- **INSTRUCTIONS**:
• a. Reproduce the part of the anti-money laundering passage between "The 2017 annual" and "involved domiciliary companies.", inclusive.
• b. Summarize the anti-money laundering passage in three sentences.

- **READING PASSAGE**:
== == ==
Last but not least, Switzerland is home to many international sports associations such as FIFA, UEFA and the International Olympic Committee, to name only a few. In particular, the criminal proceedings conducted against FIFA officials since 2015 in the USA and Switzerland have revealed that non-transparent and clandestine processes have been common in sports organisations for many years and continue to be a challenge.


Strengthening of Anti-money Laundering to Combat Bribery Offences

The 2017 annual report of the Federal Office of Police notes that the Money-laundering Reporting Office (MROS) received more than 4,600 suspicious activity reports relating to money laundering during that period, which marks an increase of nearly 60% from 2016. Among the predicate offences reported, corruption was the clear leader. Statistical data provided by the Office of the Attorney General likewise show that approximately one-third of all money-laundering cases investigated at a federal level are associated with foreign bribery.

A common feature of foreign bribery is the use of (predominantly foreign) legal entities and arrangements such as domiciliary companies and trusts. Pursuant to a report of the Coordination Group on Combating Money Laundering and Terrorist Financing of November 2017, more than 38% of corruption cases involved domiciliary companies.

The rules on prevention of money laundering and, in particular, the legislative dispositive ensuring transparency of legal persons and arrangements, are therefore perceived by international organisations – including the OECD Working Group on Bribery in International Business Transactions (OECD Working Group) – as pivotal to detect and effectively combat corruption. From an OECD perspective, a major loophole of the Swiss legal framework is the continuing absence of reporting obligations for professionals such as lawyers, auditors and accountants under the Anti-Money Laundering Act (AMLA).

In line with international expectations and persistent calls for action, the government issued on 1 June 2018 a consulta­tion draft proposing inter alia the extension of the AMLA’s scope of application to providers of certain services (defined in the consultation draft as “advisers”). Relevant services comprise: (i) establishment, management and administration of foreign companies, legal arrangements such as trusts and Swiss domiciliary companies; (ii) procurement of funds in relation to any of the activities mentioned in (i), sale or purchase of such companies or trusts; (iii) allowing one’s address to be registered as the seat of a company or trust; (iv) acting as nominee shareholder for a foreign company or helping another person to such position; as well as (v) preparatory (and hence advisory or, respectively, consultancy) services in relation to any of these activities.

When establishing a business relationship, advisers shall henceforth verify the identity of the customer, establish the identity of the beneficial owner and clarify the economic background and the purpose of the services requested by the customer. Respective information needs to be recorded in writing. If the KYC obligations cannot be complied with, advisers will be prohibited from entering into, or obliged to terminate, the business relationship. The same will apply if advisers know or have reasonable grounds to suspect that a business is connected to a criminal organisation, to financing of terrorism or to money laundering. Failure to terminate the business relationship may entail a fi ne of up to CHF500,000. Th e consultation draft does not foresee a specific duty for advisers to report suspicious transactions or relationships to the money-laundering reporting office (in contrast to financial intermediaries and traders who are subject to a reporting duty pursuant to Article 9 AMLA). Advisers will, however, have to undergo compliance audits on an annual basis, and auditors shall be held to report violations of the advisor’s diligence duties to the government.
== == ==
- **MATERIAL PROVIDED**:
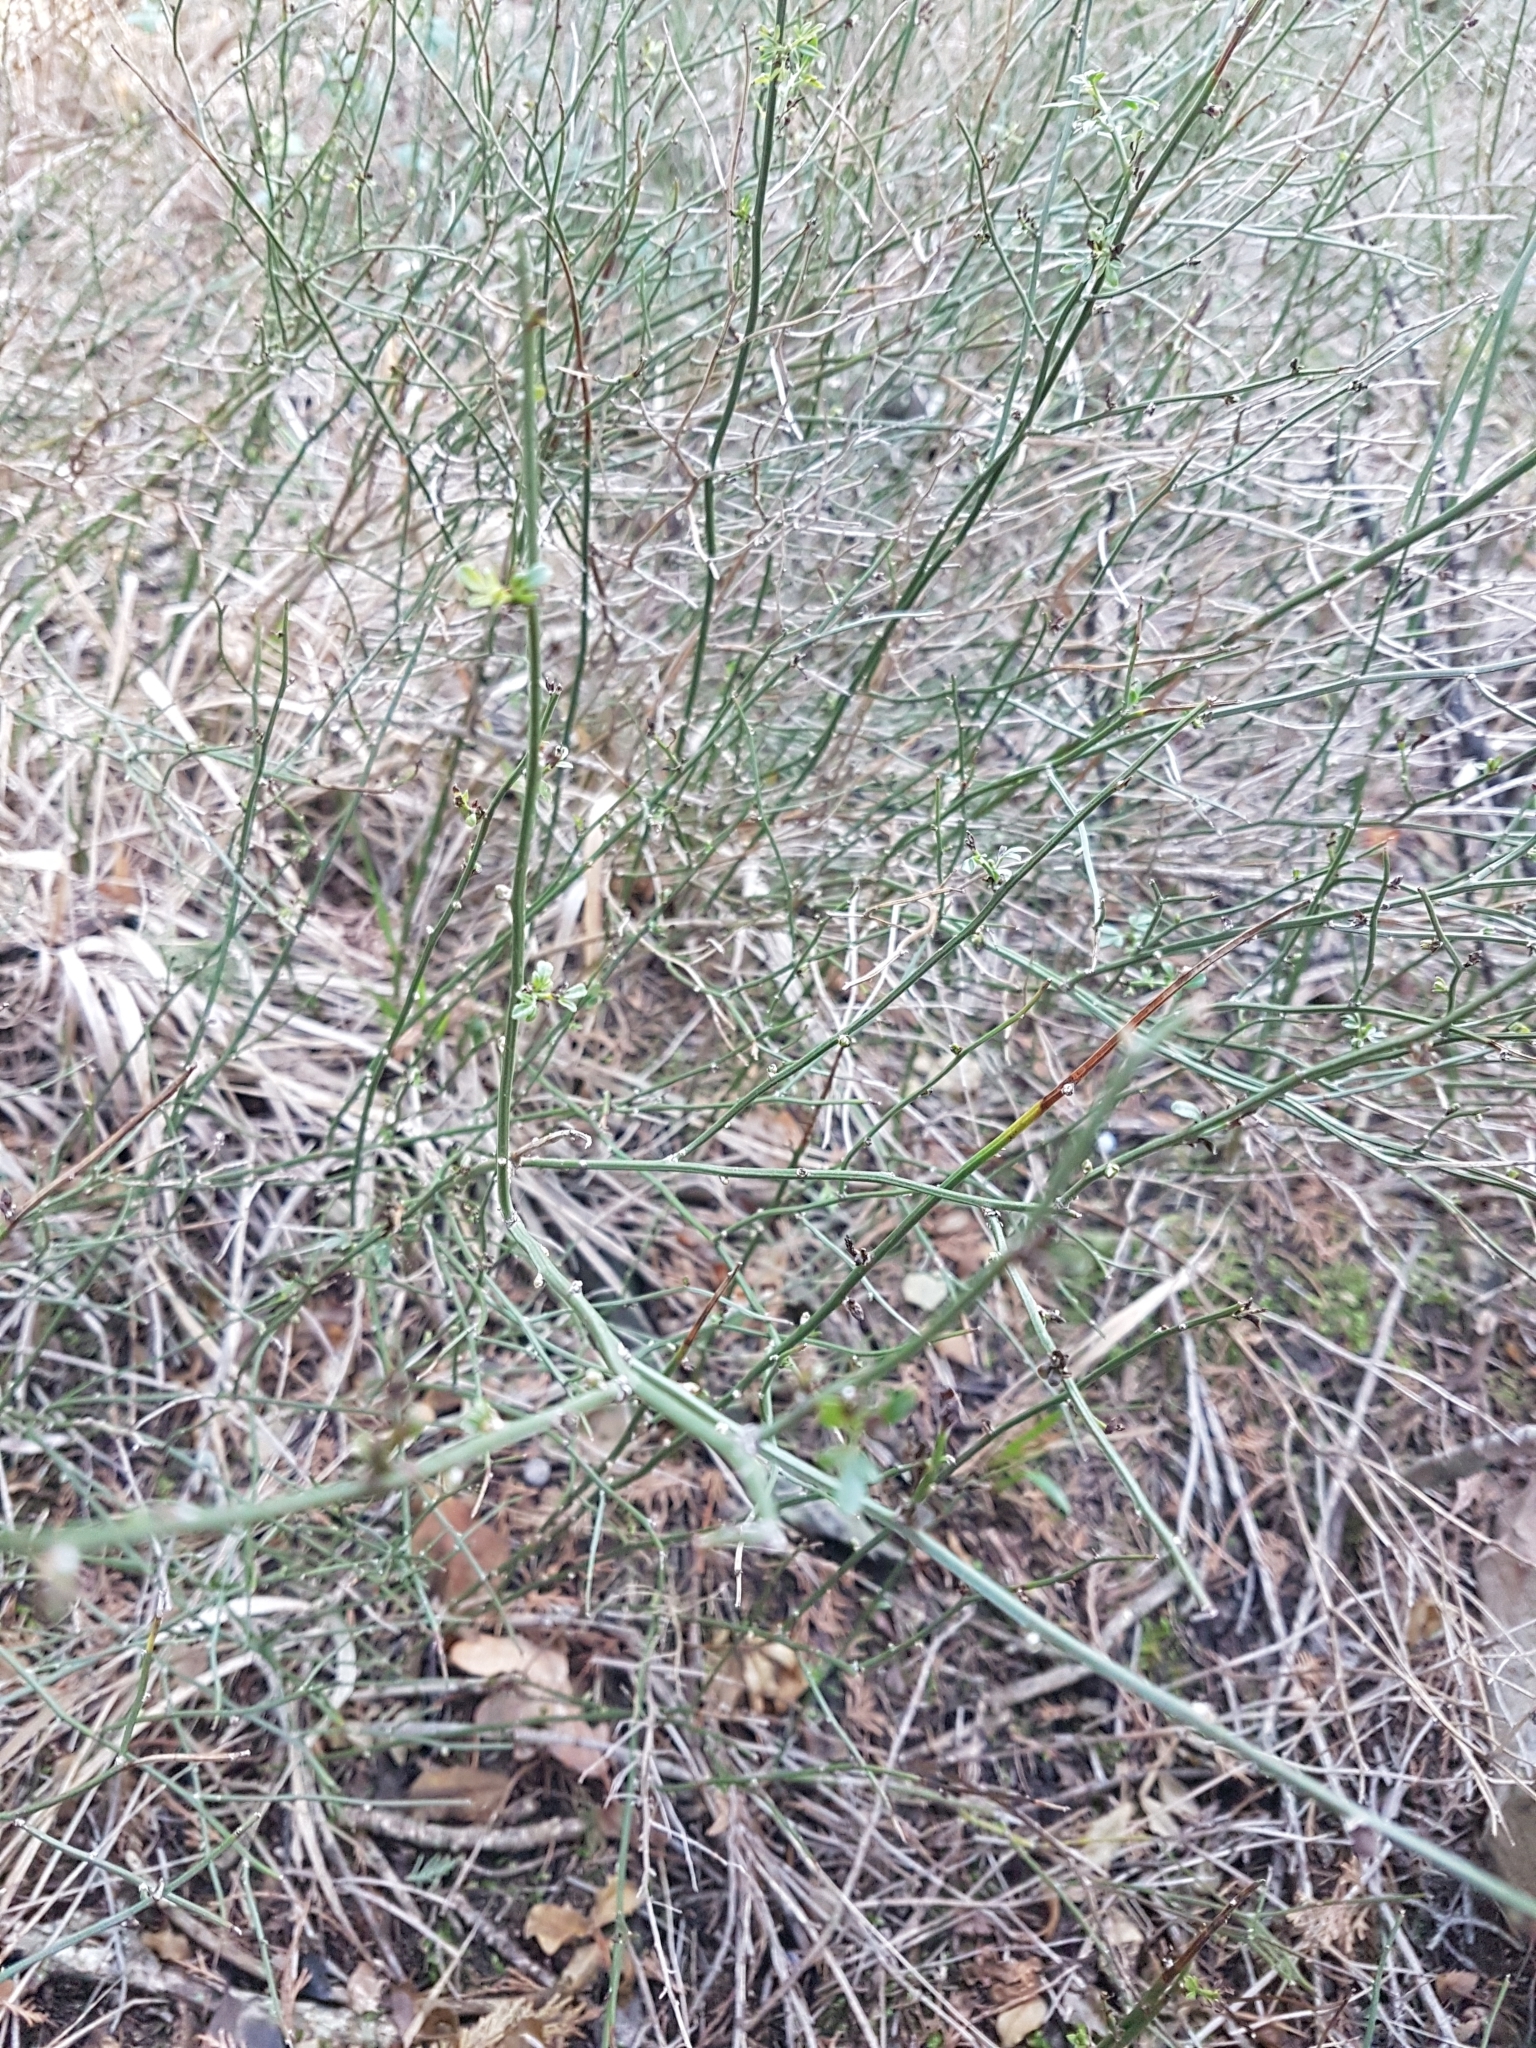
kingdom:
== == ==
- **RESPONSES**:
• a.
The 2017 annual report of the Federal Office of Police notes that the Money-laundering Reporting Office (MROS) received more than 4,600 suspicious activity reports relating to money laundering during that period, which marks an increase of nearly 60% from 2016. Among the predicate offences reported, corruption was the clear leader. Statistical data provided by the Office of the Attorney General likewise show that approximately one-third of all money-laundering cases investigated at a federal level are associated with foreign bribery.

A common feature of foreign bribery is the use of (predominantly foreign) legal entities and arrangements such as domiciliary companies and trusts. Pursuant to a report of the Coordination Group on Combating Money Laundering and Terrorist Financing of November 2017, more than 38% of corruption cases involved domiciliary companies.

• b. Switzerland hosts major sports associations such as FIFA, and criminal proceedings against FIFA officials since 2015 have shown that non-transparent processes have long been common in sports organizations. Suspicious activity reports to the Money-laundering Reporting Office rose by nearly 60% in 2017, with corruption the leading predicate offense and domiciliary companies involved in more than 38% of corruption cases. In response to international criticism, including the OECD's view that the lack of reporting duties for lawyers, auditors and accountants is a major loophole, a consultation draft issued on 1 June 2018 would extend the Anti-Money Laundering Act to "advisers," who would face customer due diligence duties and annual compliance audits but no specific duty to report suspicious transactions.